- [WHAT YOU NEED TO DO]: An exact retyping of all lines below is the answer; pictures do not belong in it.

(MATERIAL PROVIDED Opens)

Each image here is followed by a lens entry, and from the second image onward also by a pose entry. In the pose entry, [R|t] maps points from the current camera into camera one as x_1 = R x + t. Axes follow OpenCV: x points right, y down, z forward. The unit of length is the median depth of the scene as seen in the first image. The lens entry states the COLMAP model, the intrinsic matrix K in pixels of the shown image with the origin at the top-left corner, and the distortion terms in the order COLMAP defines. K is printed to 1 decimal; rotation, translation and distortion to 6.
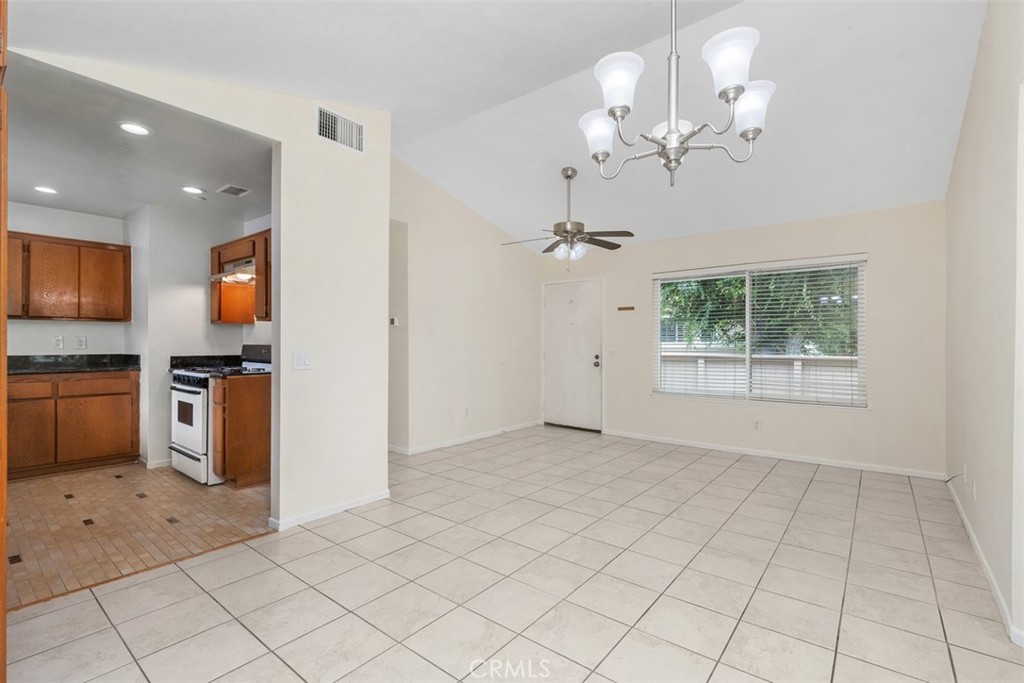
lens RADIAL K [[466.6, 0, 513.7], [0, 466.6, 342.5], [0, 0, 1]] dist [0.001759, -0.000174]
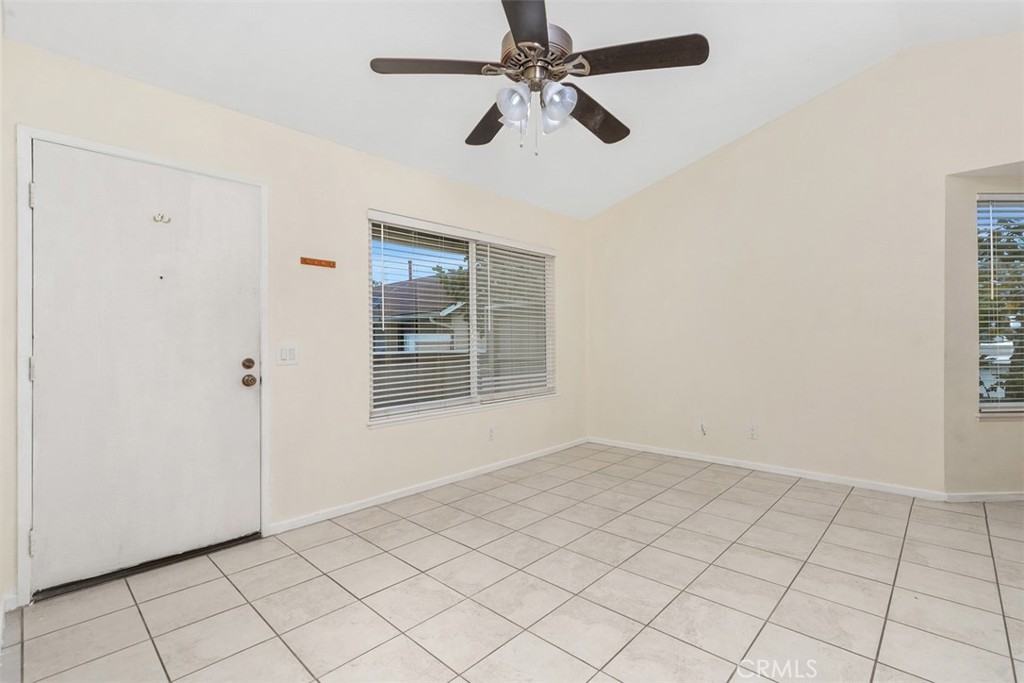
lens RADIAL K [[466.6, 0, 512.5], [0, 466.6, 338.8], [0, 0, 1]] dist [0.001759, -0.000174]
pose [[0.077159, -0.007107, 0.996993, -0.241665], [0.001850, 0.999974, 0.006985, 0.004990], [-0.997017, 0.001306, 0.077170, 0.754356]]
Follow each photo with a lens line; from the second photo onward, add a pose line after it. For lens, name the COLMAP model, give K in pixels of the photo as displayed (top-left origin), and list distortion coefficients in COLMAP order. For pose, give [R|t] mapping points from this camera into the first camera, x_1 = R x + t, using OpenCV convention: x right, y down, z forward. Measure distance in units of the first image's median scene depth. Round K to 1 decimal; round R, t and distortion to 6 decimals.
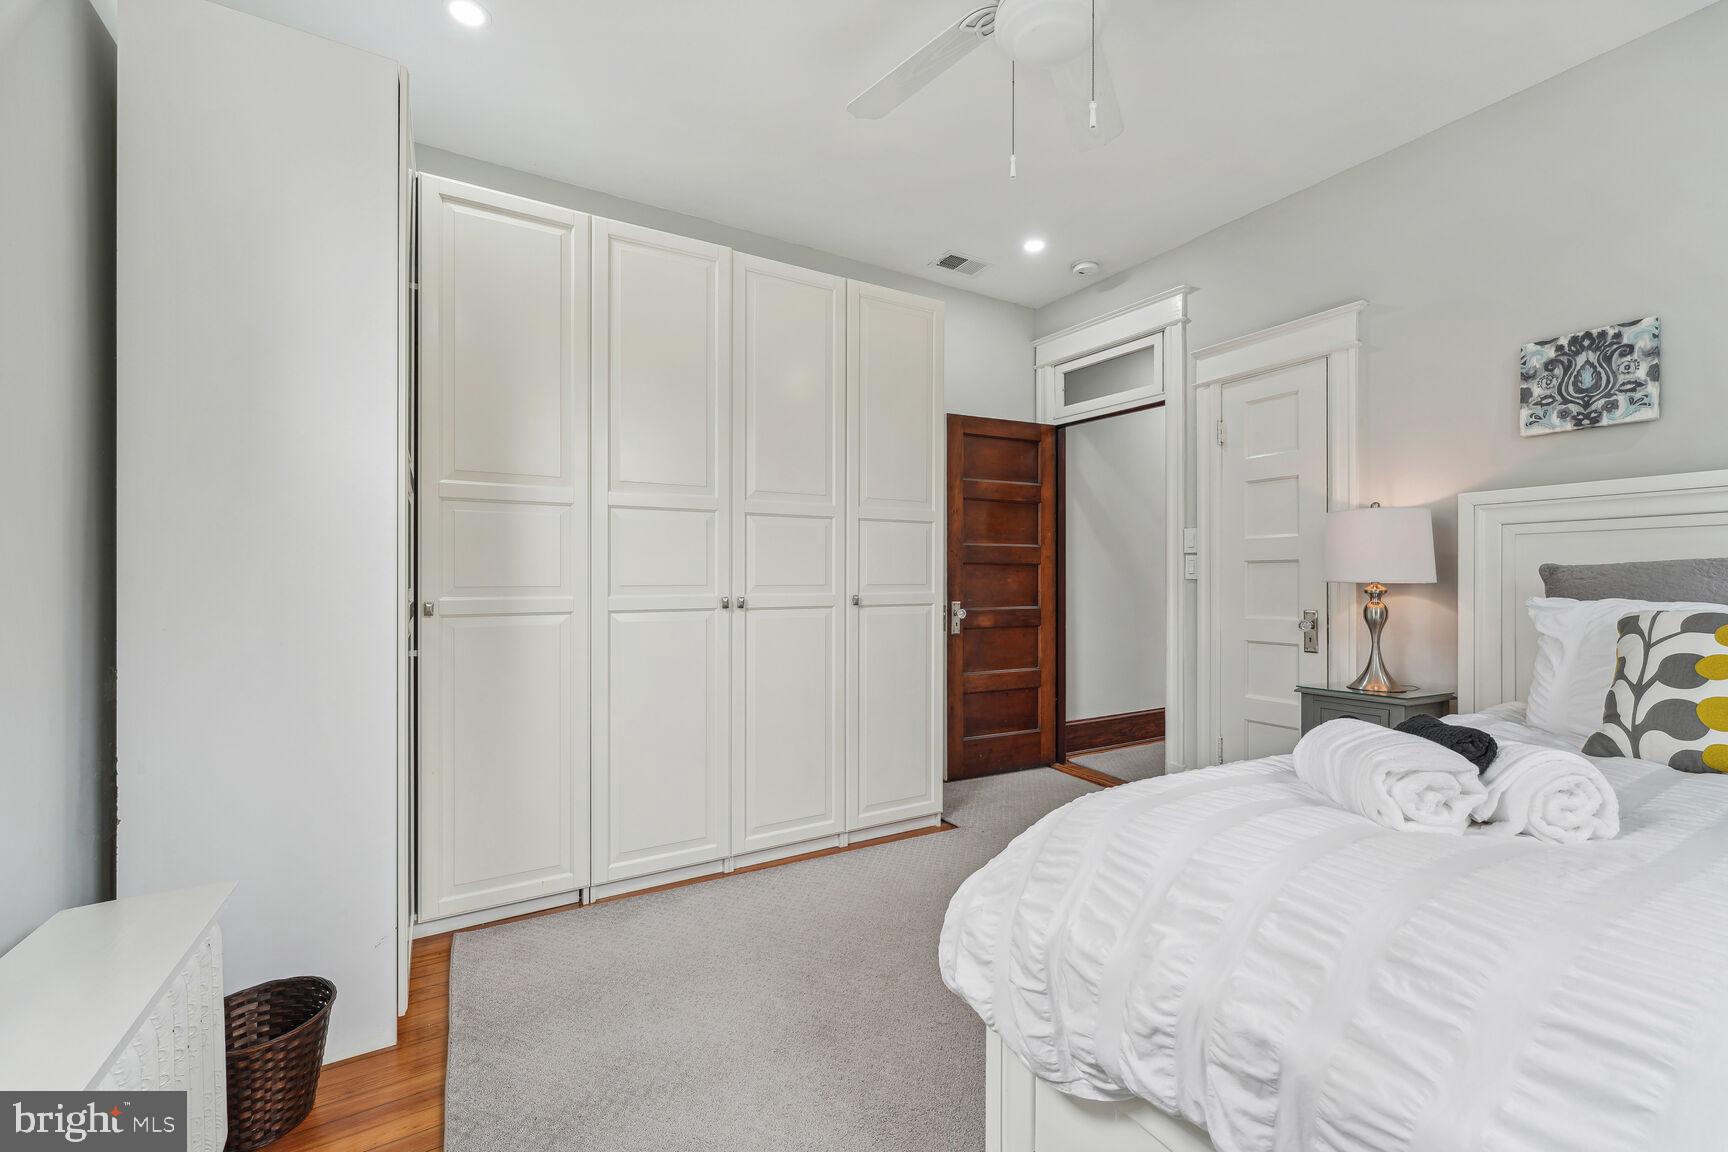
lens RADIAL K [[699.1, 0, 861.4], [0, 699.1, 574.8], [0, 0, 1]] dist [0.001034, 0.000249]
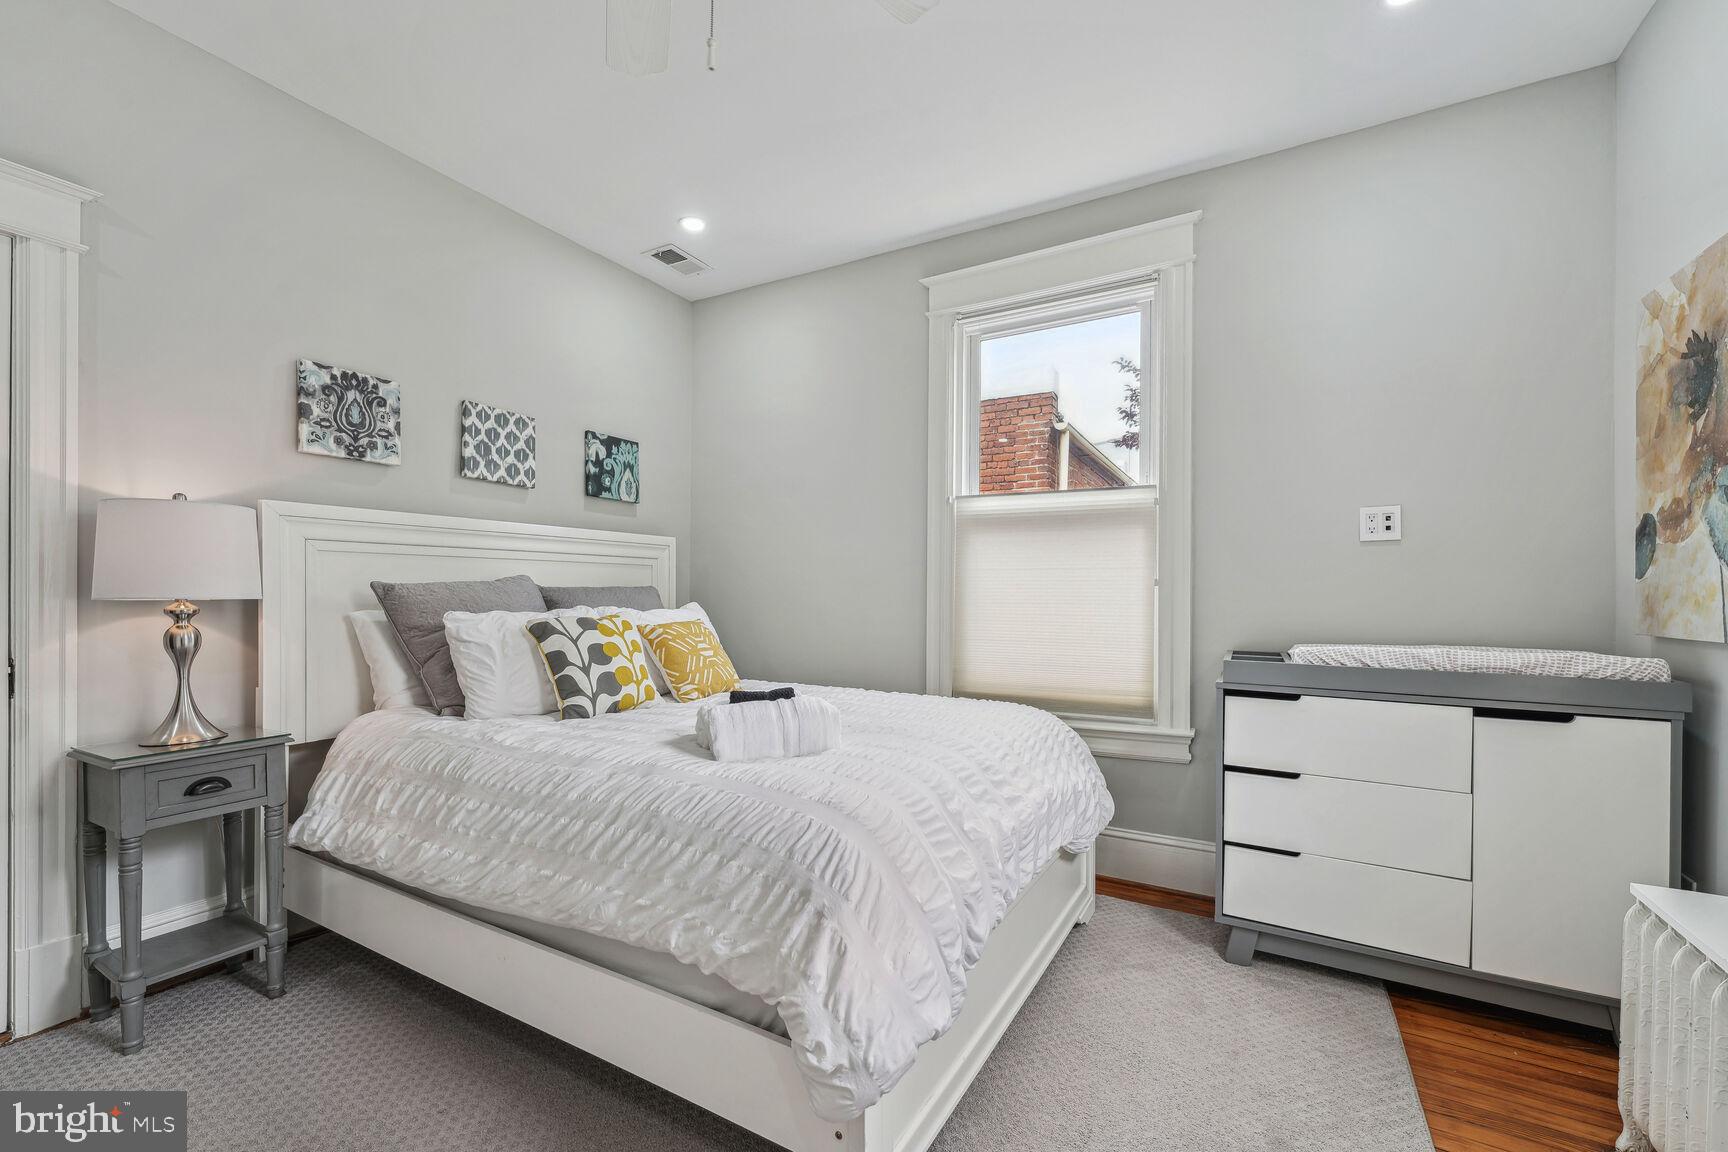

(MATERIAL PROVIDED Closes)

- [SOLUTION TO THIS EXERCISE]:
Each image here is followed by a lens entry, and from the second image onward also by a pose entry. In the pose entry, [R|t] maps points from the current camera into camera one as x_1 = R x + t. Axes follow OpenCV: x points right, y down, z forward. The unit of length is the median depth of the scene as seen in the first image. The lens entry states the COLMAP model, the intrinsic matrix K in pixels of the shown image with the origin at the top-left corner, and the distortion terms in the order COLMAP defines. K is printed to 1 decimal; rotation, translation and distortion to 6.
lens RADIAL K [[466.6, 0, 513.7], [0, 466.6, 342.5], [0, 0, 1]] dist [0.001759, -0.000174]
lens RADIAL K [[466.6, 0, 512.5], [0, 466.6, 338.8], [0, 0, 1]] dist [0.001759, -0.000174]
pose [[0.077159, -0.007107, 0.996993, -0.241665], [0.001850, 0.999974, 0.006985, 0.004990], [-0.997017, 0.001306, 0.077170, 0.754356]]
Follow each photo with a lens line; from the second photo onward, add a pose line after it. For lens, name the COLMAP model, give K in pixels of the photo as displayed (top-left origin), and list distortion coefficients in COLMAP order. For pose, give [R|t] mapping points from this camera into the first camera, x_1 = R x + t, using OpenCV convention: x right, y down, z forward. Measure distance in units of the first image's median scene depth. Round K to 1 decimal; round R, t and distortion to 6 decimals.
lens RADIAL K [[699.1, 0, 861.4], [0, 699.1, 574.8], [0, 0, 1]] dist [0.001034, 0.000249]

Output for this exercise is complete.